The African continent is an immense area, densely wooded in many regions, with wide variations in climate. This diversity of habitat results in an extremely diverse population of tree species. Africa also happens to be home to some of the hardest types of wood in the world
Hardwood from West Africa is extremely common in the uk market. Companies are turning more and more towards using them for projects that require a relatively high quality product for a more competitive price than their European and American counterparts. Most species boast stability, durability, and workability, from the redish tones of sapele, utile, and african mahgonany, to the rich browns of iroko.
Africa boasts a wealth of species, too many to list, of which only the best are imported for use in the united kingdom.
In Africa there are many rules but only one meets the complete criteria and therefore is the one normally used.
This Grade is FAS IMPERIAL.
This particular grading rule originated in England and has been adopted by the ATIBT and is found in all OAB countries (Organisation Africaine des Bois).
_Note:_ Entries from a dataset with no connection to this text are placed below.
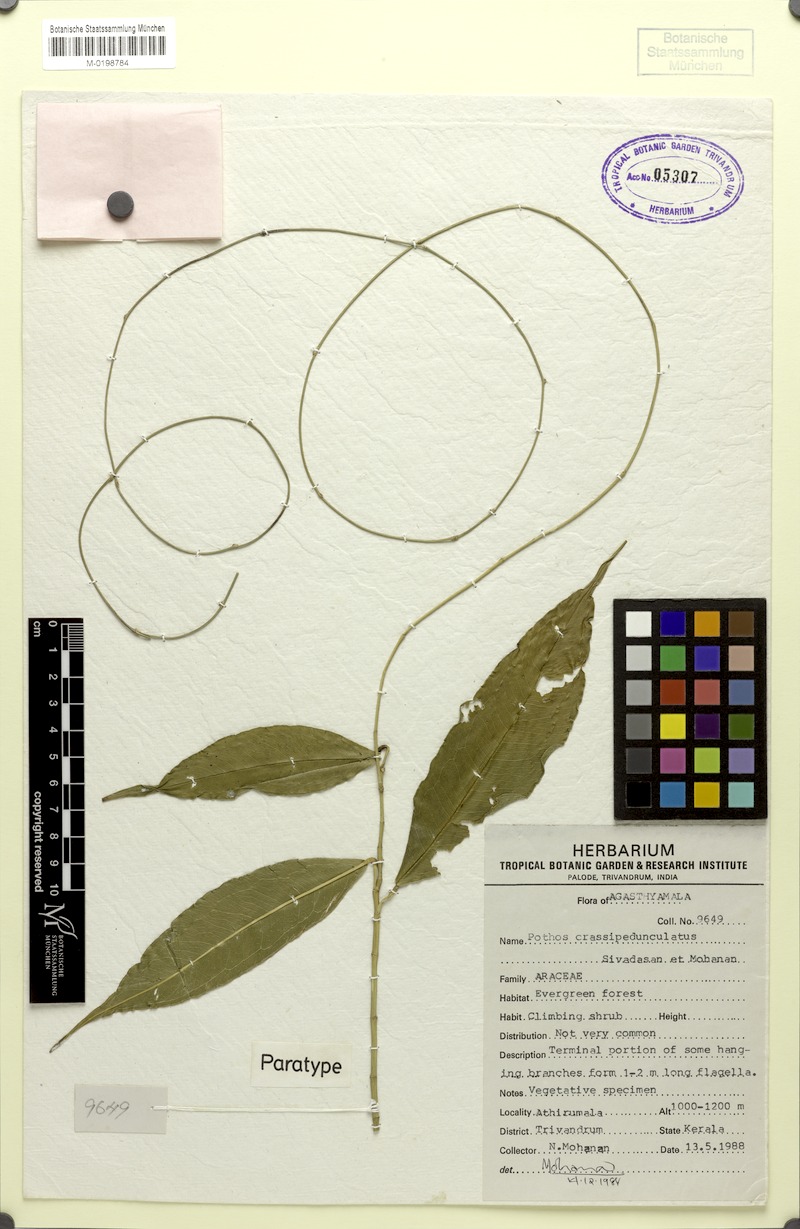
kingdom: Plantae
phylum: Tracheophyta
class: Liliopsida
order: Alismatales
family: Araceae
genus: Pothos
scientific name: Pothos crassipedunculatus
The FAS IMPERIAL system operates within certain requirements as follows: timber must be sawn at a larger dimension that specified in the contract in order to allow shrinkage that will naturally occur as the timber dries. Each pack must be representative of the species and quality offered. The limits are measured at the lower end specification of the pack, thus ensuring all other boards are of a higher quality and therefore meet at least the criteria of the grade. The timber is graded on the worst face of the board. The percentages are always calculated in volume, i.e. m³.
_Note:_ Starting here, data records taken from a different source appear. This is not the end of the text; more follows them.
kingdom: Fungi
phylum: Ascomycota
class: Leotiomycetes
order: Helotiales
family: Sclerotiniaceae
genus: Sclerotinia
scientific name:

The NHLA grading rules will cover this in detail
23 African forest industry players have committed to sustainable management certification. 23 companies market FSC® certified wood products in Europe. These are products from well-managed tropical forests respecting social and environmental principles. Of course, there is still progress to be made, but the habits have changed. The states pride themselves on the latest certifications and the ministers in charge of forestry affairs constantly bring up the latest successes.